Top of GIVEN ENTRIES
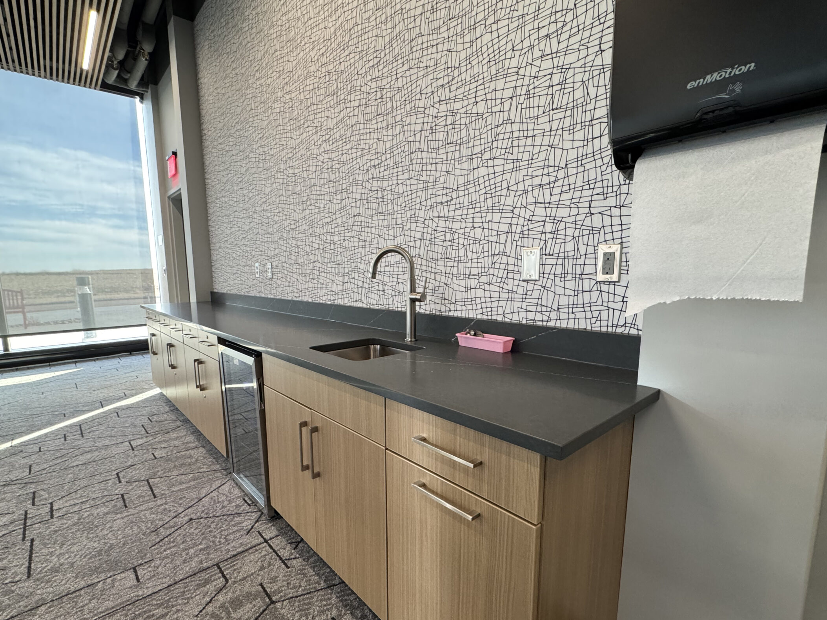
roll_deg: +0.1
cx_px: 393
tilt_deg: -9.2
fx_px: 406
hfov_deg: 91.0
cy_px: 329
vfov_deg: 74.7
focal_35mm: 17
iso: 320
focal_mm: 2.22
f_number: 2.2
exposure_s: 1/87
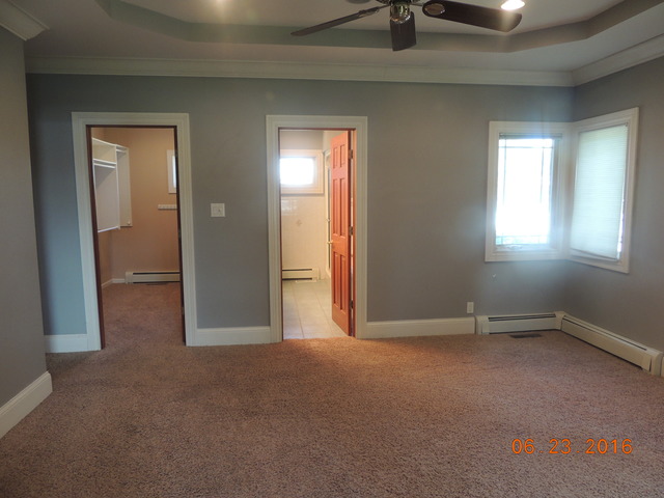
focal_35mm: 24
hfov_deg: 71.6
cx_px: 332
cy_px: 249
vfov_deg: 56.8
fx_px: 460
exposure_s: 1/30
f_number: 3
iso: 220
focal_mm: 4.3
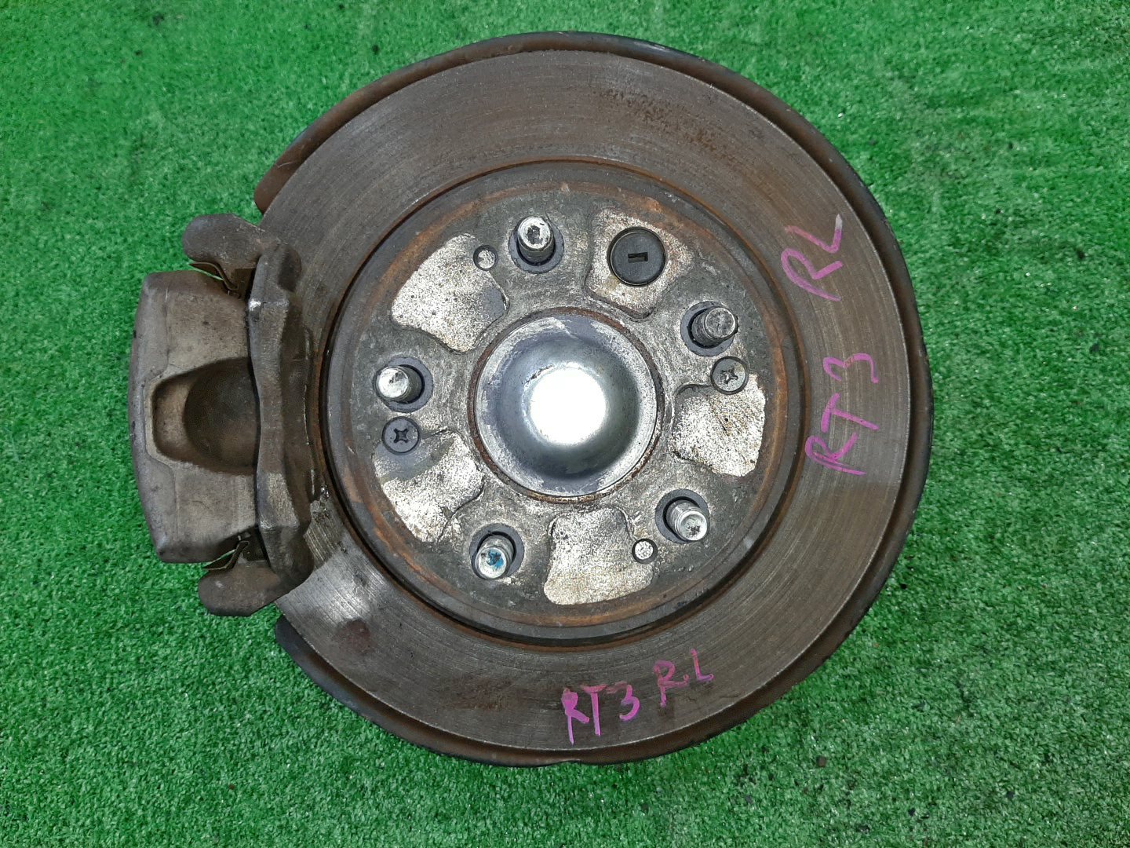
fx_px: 849
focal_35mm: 26
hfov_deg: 67.3
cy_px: 424
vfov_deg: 53.1
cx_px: 565
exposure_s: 1/50
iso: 151
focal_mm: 3.93
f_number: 1.7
Bottom of GIVEN ENTRIES
ABOUT THIS TASK: The response must consist solely of the lines from the one with "focal_35mm: 26" through the end of the listing above, copied exactly; please include the first and the last.

EXERCISE ANSWER:
focal_35mm: 26
hfov_deg: 67.3
cy_px: 424
vfov_deg: 53.1
cx_px: 565
exposure_s: 1/50
iso: 151
focal_mm: 3.93
f_number: 1.7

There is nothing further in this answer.